No, the problem is giving names that are too specific to things. Like if you're implementing a merge sort for some reason, and go to write merge:

    merge :: Ord a => [a] -> [a] -> [a]
    merge (x:xs) (y:ys) | x <= y = x : merge xs (y:ys)
                        | otherwise = y : merge (x:xs) ys
    merge [] xs = xs
    merge xs [] = xs
Those are the ideal variable names. Clarity is only hurt by making the names "descriptive" by naming the type variable elementOfListsToMerge or the parameters things like theHeadOfTheFirstList and so on. It's useless precision, like using 100 digits of pi to calculate volume of a... pie. You pay the cost every time you use it, while it adds no additional knowledge.

This is what I mean - there are a lot of cases when writing Haskell code that you write generic polymorphic combinators. Using long variable names is negative utility. Haskell programmers know this, and so they don't use long names when short ones convey identical information in a more readable manner.

This is where most other languages fall down, and why most programmers don't understand the concept. It's common in Haskell to write code that applies to so many different situations that any "descriptive" name you give to a local variable is just plain incorrect in many use cases.

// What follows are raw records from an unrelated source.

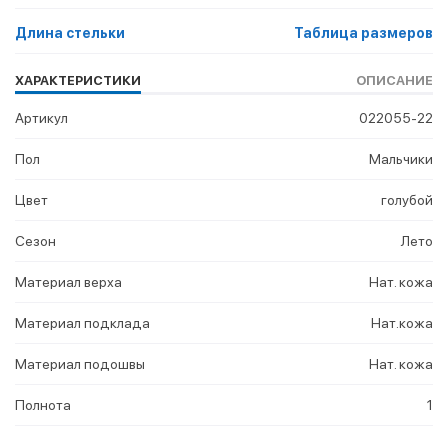
Длина стельки
Таблица размеров
ХАРАКТЕРИСТИКИ
ОПИСАНИЕ
Артикул
022055-22
Пол
Мальчики
Цвет
голубой
Сезон
Лето
Материал верха
Нат. кожа
Материал подклада
Нат.кожа
Материал подошвы
Нат. кожа
Полнота
1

In the other direction though, Haskell programmers also appreciate the value of a well-chosen name when one applies. Note that the function being discussed elsewhere in this thread isn't polymorphic. It has descriptive local variable names. No one suggested renaming them x or a.

In other words, choose names well, not according to dogma that says short is bad.

By the comment, the GP is not a Haskell developer and those people are not programming in Haskell.

So, even though it is well known that short named variables and point free syntax often improve the readability of Haskell code, it probably does not improve the readability of his code.

I work in a statically-typed FP language. Unless type classes are the magic feature that make point-free viable, it's hard to see how that could be the difference.
Oh believe me, I’d believe.

My Haskell background comes from building upon academic proofs of concept during a stint at CSAIL. Never again.

That world has very little to do with commerical Haskell though, now does it? Why, we even discourage the use of Singletons and if you import a unification library everyone will immediately demand to know why.